The total number of viruses will reach one million by year's end, according to security experts.
Malware writers have been forced to create new types of viruses and exploits more regularly as businesses and individuals improve security practices, the experts said.
Sophos chief technology officer Paul Ducklin said about 25 percent of unique malware has been created in the last six months of its 20 year history.
"About 85 to 90 percent of malware families have a fix created for them almost immediately," Ducklin said.
"Malware writers aren't getting the same bang for buck as they used to because businesses and consumers have become much more diligent with security over the last five years.
"The number of infectious e-mail attachments getting through are down from about one in 40 [about five years ago] to one in 1000."
He said the decline in infections are due to better gateway filters, more relevant corporate policies and user education, and dilution from a rise in legitimate e-mail traffic.
While the security industry is on top of conventional spam and phishing attacks, more effort needs to be put into preventing and eliminating so-called drive-by-downloads, according to Ducklin.

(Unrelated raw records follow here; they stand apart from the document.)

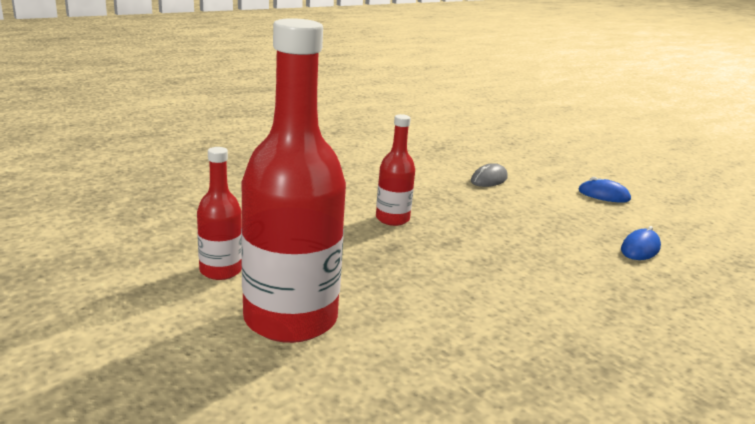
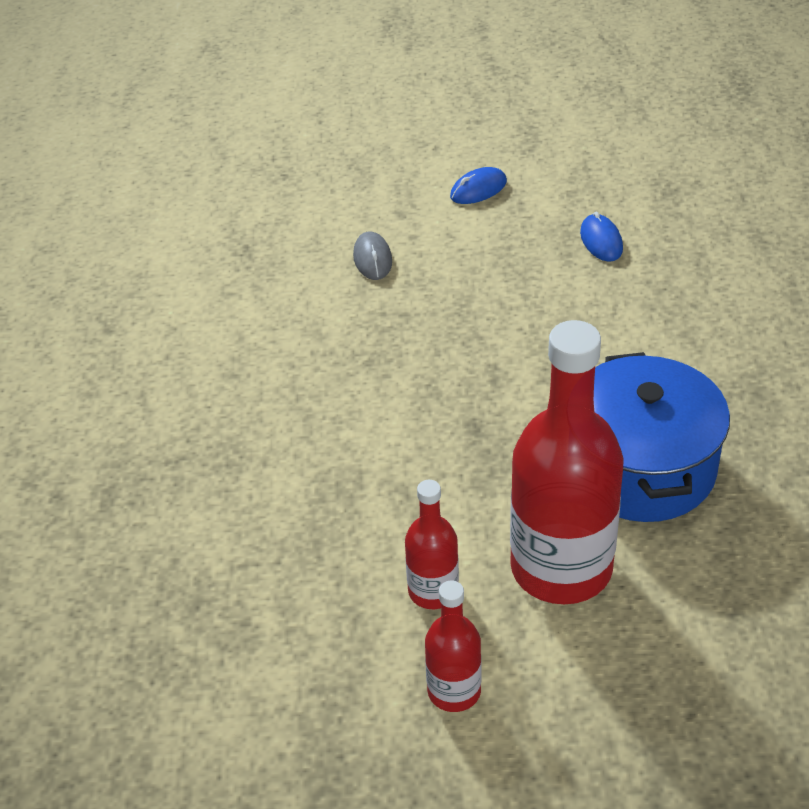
camera: 50 degrees left, 20 degrees up
(392, 219) = (412, 396): red bottle -> red bottle (454, 691)
(438, 329) = (641, 468): none -> blue pot

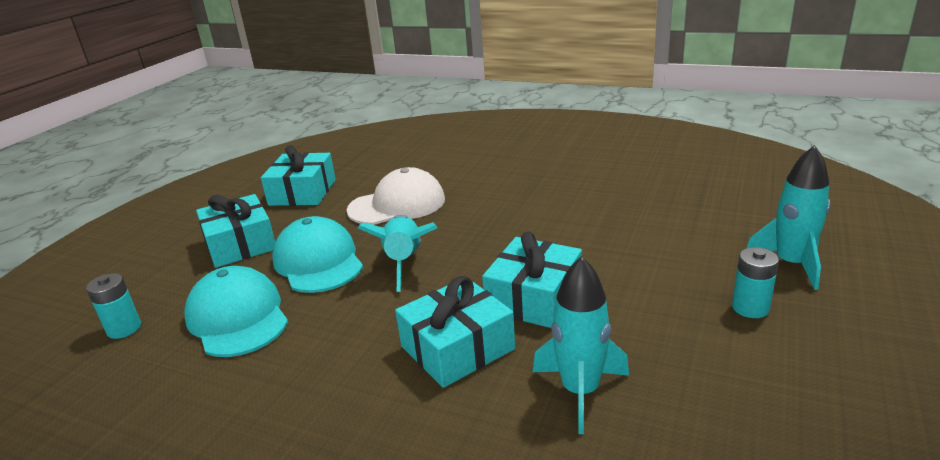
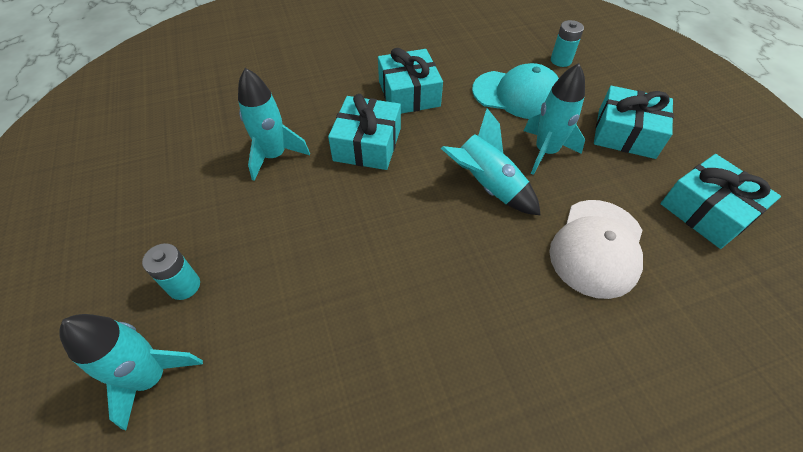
camera: 135 degrees right, 25 degrees up
(318, 261) = (545, 151): turquoise cap -> turquoise rocket
(534, 298) = (356, 205): turquoise gift -> turquoise gift (409, 93)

The attacks allow hackers to redirect mass amounts of traffic by inserting malicious iframes into legitimate Web sites. The hacks are usually invisible to Web site visitors and do not often draw attention from security personnel because they only require a single line of code to be manipulated.
He said it is essential that the exploit is patched because hackers search for compromised sites for follow-up attacks.
F-Secure Asia Pacific vise president Jari Heinonen said it logs about 25,000 malware samples each day, the highest on record.
"The total number of viruses and Trojans will pass the one million mark by the end of 2008 if this trend continues," Heinonen said.
"While there are more viruses than ever before, people report seeing less of them [because] malware authors are changing their tactics.
"Drive-by downloads are the preferred way of spreading malware [because] they happen automatically by visiting a Web site, unless users have a fully patched operating system, browser and plug-ins."
Heinonen said malware will increasing target the kernel sector through rootkits such as Mebroot, which attacks the bootstrap sector.
A resurgent Mebroot was detected last month, some 15 years after the DOS-based malware was created.